▸ SELECTED EXTRACT
-- BEGIN --

Tangential to the notion of Plottable objects: if there were a standard protocol for passing data and style arguments to all plotting methods, it would be easier to build robust, higher level axes factories. Facets are one such factory, but there are others. For example (and not the prettiest, I admit), see the map at http://www.tableausoftware.com/public/gallery/new-jersey-test-score-analysis-visualization. It’s basically a faceted group of pie charts, that are positioned and sized according to more data. The generalized description is something like:

atomic_plot + faceted_by(variable) + positioned_by(x, y) + sized_by(z)

Where atomic_plot is an axes plot method (e.g., ax.pie, but why not ax.bar or any other single-variable plot?). You could imagine building a layered API like this, and it would be easier if the interface for all atomic_plot objects were compatible. Matplotlib was first built to win converts over from matplotlib – with a layered API, you can start converting the ggplot/d3/bokeh/vega community :slight_smile:

Cheers,

Chris

What would feel more natural is if I could do the following:

f = Facet(…)

ax.facet(f, ‘scatter’)

Admittedly, functions like plot() are a total disaster, they take a plethora of different argument orders and types and try to conform to many calling signatures at once. Specifically, the way the data is passed to the plotting method varies wildly.

I think your Faceted plotting API supports exactly what I’m hoping to see matplotlib will move towards:

class Facet(matplotlib.Plottable)

def init(self, …)

f = Facet(…)

ax.scatter(f)

-- END --

▸ WHAT THE EXERCISE ASKS
Reproduce the forum post on a standard plotting protocol in full, word for word.

Stored data
-- BEGIN --

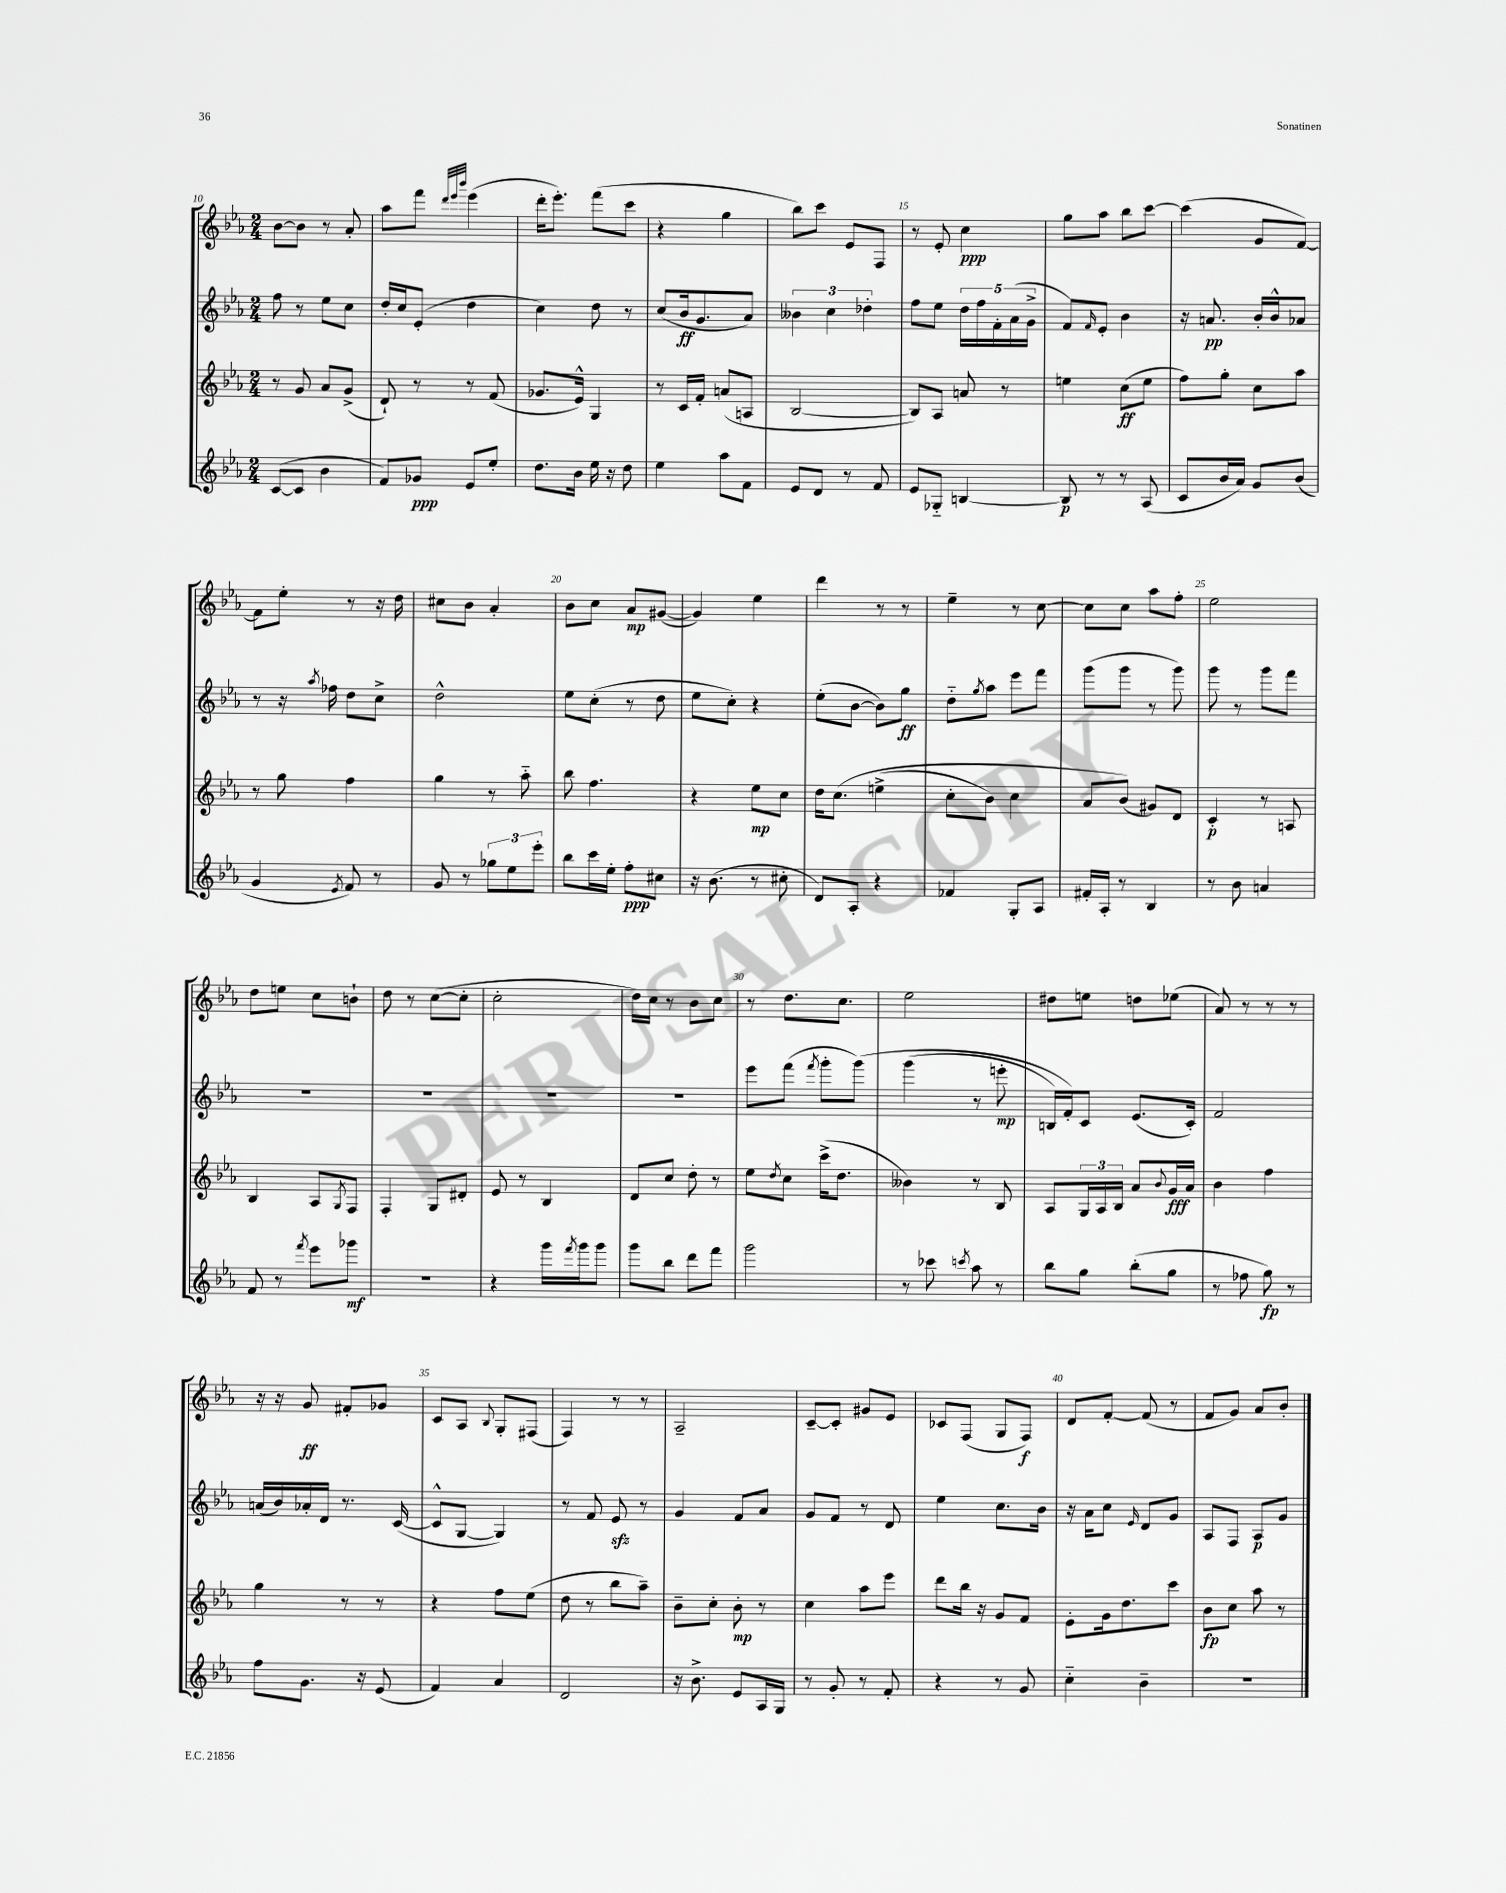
<<
\new StaffGroup <<
\new Staff = "s0" {
    \clef treble \key ees \major \numericTimeSignature \time 2/4
    bes'8~ bes'8 r8 aes'8-. |
    aes''8 f'''8 \grace { d'''32 ees'''32 bes'''32 } ees'''4( |
    d'''16-. ees'''8.-.) f'''8( c'''8 |
    r4 g''4 |
    bes''8) c'''8 ees'8 f8 |
    r8 ees'8-. c''4\ppp |
    g''8 aes''8 bes''8 c'''8~ |
    c'''4( g'8 f'8~) |
    f'8 ees''8-. r8 r16 d''16 |
    cis''8 bes'8 aes'4-. |
    bes'8 c''8 aes'8\mp gis'8~( |
    gis'4) ees''4 |
    d'''4 r8 r8 |
    ees''4-- r8 c''8~ |
    c''8 c''8 aes''8 f''8-. |
    ees''2 |
    d''8 e''8 c''8 b'8-! |
    d''8 r8 c''8~( c''8-. |
    c''2-. |
    d''16) c''16 r8 bes'8 c''8 |
    r8 d''8. c''8. |
    ees''2 |
    dis''8 e''8 d''8 ees''8( |
    aes'8) r8 r8 r8 |
    r16 r16 g'8\ff fis'8-. ges'8 |
    c'8 aes8 \appoggiatura { bes8 } g8-. fis8( |
    f4) r8 r8 |
    aes2-- |
    c'8~-- c'8-. gis'8 ees'8 |
    ces'8 f8( g8 f8\f) |
    d'8 f'8~-. f'8( r8 |
    f'8 g'8) aes'8 bes'8-. \bar "|." |
}
\new Staff = "s1" {
    \clef treble \key ees \major \numericTimeSignature \time 2/4
    f''8 r8 ees''8 c''8 |
    d''16-. c''16 ees'8-.( d''4 |
    c''4) d''8 r8 |
    c''8( bes'16\ff g'8. aes'8) |
    \tuplet 3/2 { beses'4 c''4 des''4-. } |
    f''8 ees''8 \tuplet 5/4 { d''16 f''16 f'16-. aes'16( g'16-> } |
    f'8) \grace { f'16 } ees'8-. bes'4 |
    r16 a'8.\pp bes'16-. bes'16-^ aes'8 |
    r8 r16 \acciaccatura { aes''8 } fes''16 d''8 c''8-> |
    d''2-^ |
    ees''8 c''8-.( r8 d''8 |
    ees''8 c''8-.) r4 |
    ees''8-.( bes'8~ bes'8) g''8\ff |
    d''8-_ \acciaccatura { g''8 } aes''8 ees'''8 f'''8 |
    g'''8( g'''8 r8 g'''8) |
    g'''8 r8 g'''8 f'''8 |
    R2 |
    R2 |
    R2 |
    R2 |
    ees'''8 f'''8( \acciaccatura { f'''8 } g'''8-. g'''8)\( |
    g'''4( r8 e'''8-.\mp |
    b16) f'16-.\) c'8 ees'8.( c'16-.) |
    f'2 |
    a'16( bes'16) aes'16-. d'16 r8. c'16~( |
    c'8-^ g8~ g4) |
    r8 f'8 ees'8\sfz r8 |
    g'4 f'8 aes'8 |
    g'8 f'8 r8 d'8 |
    ees''4 c''8. bes'16 |
    r16 aes'16 c''8 \grace { ees'16 } d'8 g'8 |
    aes8 f8 aes8\p g'8 \bar "|." |
}
\new Staff = "s2" {
    \clef treble \key ees \major \numericTimeSignature \time 2/4
    r8 g'8 aes'8 g'8->( |
    d'8-!) r8 r8 f'8( |
    ges'8. ees'16-^) g4 |
    r8 c'16 f'16-. a'8( a8 |
    bes2~ |
    bes8) aes8 a'8 r8 |
    e''4 c''8\ff( e''8 |
    f''8) g''8-. c''8 aes''8 |
    r8 g''8 f''4 |
    g''4 r8 aes''8-_ |
    bes''8 f''4. |
    r4 ees''8\mp c''8 |
    d''16 c''8.\( e''4->( |
    c''8-. bes'8) c''4 |
    aes'8 bes'8(\) gis'8) d'8 |
    c'4-.\p r8 a8 |
    bes4 aes8 \acciaccatura { g8 } f8 |
    f4-. g8 dis'8-. |
    ees'8 r8 bes4 |
    d'8 c''8 d''8-. r8 |
    ees''8 \acciaccatura { d''8 } c''8 c'''16->( d''8. |
    beses'4) r8 bes8 |
    aes8 \tuplet 3/2 { g16 aes16 bes16 } aes'8 \appoggiatura { bes'8 } g'16\fff aes'16 |
    bes'4 f''4 |
    g''4 r8 r8 |
    r4 f''8 ees''8( |
    d''8 r8 bes''8 aes''8--) |
    bes'8-- c''8-. bes'8-.\mp r8 |
    c''4 aes''8 ees'''8 |
    d'''8 bes''16 r16 g'8 f'8 |
    ees'8-. g'16 d''8. c'''8 |
    bes'8\fp c''8 aes''8 r8 \bar "|." |
}
\new Staff = "s3" {
    \clef treble \key ees \major \numericTimeSignature \time 2/4
    c'8~( c'8 bes'4 |
    f'8) ges'8\ppp ees'8 ees''8-. |
    d''8. bes'16 ees''16 r16 d''8 |
    ees''4 aes''8 f'8 |
    ees'8 d'8 r8 f'8 |
    ees'8 ges8-_ b4~ |
    b8\p r8 r8 aes8( |
    c'8 bes'16 aes'16) g'8 bes'8( |
    g'4 \acciaccatura { ees'8 } f'8) r8 |
    g'8 r8 \tuplet 3/2 { ges''8 ees''8 ees'''8-. } |
    bes''8 c'''16 ees''16-. f''8-.\ppp cis''8 |
    r16 bes'8.( r8 cis''8-. |
    d'8) aes8-. r4 |
    fes'4 g8-. aes8 |
    fis'16-. aes16-. r8 bes4 |
    r8 bes'8 a'4 |
    f'8 r8 \acciaccatura { f'''8 } ees'''8 ges'''8\mf |
    R2 |
    r4 g'''16 \acciaccatura { f'''8 } g'''16 g'''8 |
    g'''8 bes''8 d'''8 f'''8 |
    g'''2 |
    r8 ces'''8 \acciaccatura { c'''8 } aes''8 r8 |
    bes''8 g''8 bes''8-.( g''8 |
    r8 fes''8 g''8\fp) r8 |
    f''8 g'8. r16 ees'8( |
    f'4) aes'4 |
    d'2 |
    r16 bes'8.-> ees'8 aes16 g16 |
    r8 g'8-. r8 f'8-. |
    r4 r8 g'8 |
    c''4-_ bes'4-- |
    r2 \bar "|." |
}
>>
>>
\layout { \context { \Score currentBarNumber = #10 \override BarNumber.break-visibility = ##(#f #t #t) barNumberVisibility = #(every-nth-bar-number-visible 5) } }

-- END --

▸ THE COMPLETED TASK
Tangential to the notion of Plottable objects: if there were a standard protocol for passing data and style arguments to all plotting methods, it would be easier to build robust, higher level axes factories. Facets are one such factory, but there are others. For example (and not the prettiest, I admit), see the map at http://www.tableausoftware.com/public/gallery/new-jersey-test-score-analysis-visualization. It’s basically a faceted group of pie charts, that are positioned and sized according to more data. The generalized description is something like:

atomic_plot + faceted_by(variable) + positioned_by(x, y) + sized_by(z)

Where atomic_plot is an axes plot method (e.g., ax.pie, but why not ax.bar or any other single-variable plot?). You could imagine building a layered API like this, and it would be easier if the interface for all atomic_plot objects were compatible. Matplotlib was first built to win converts over from matplotlib – with a layered API, you can start converting the ggplot/d3/bokeh/vega community :slight_smile:

Cheers,

Chris

What would feel more natural is if I could do the following:

f = Facet(…)

ax.facet(f, ‘scatter’)

Admittedly, functions like plot() are a total disaster, they take a plethora of different argument orders and types and try to conform to many calling signatures at once. Specifically, the way the data is passed to the plotting method varies wildly.

I think your Faceted plotting API supports exactly what I’m hoping to see matplotlib will move towards:

class Facet(matplotlib.Plottable)

def init(self, …)

f = Facet(…)

ax.scatter(f)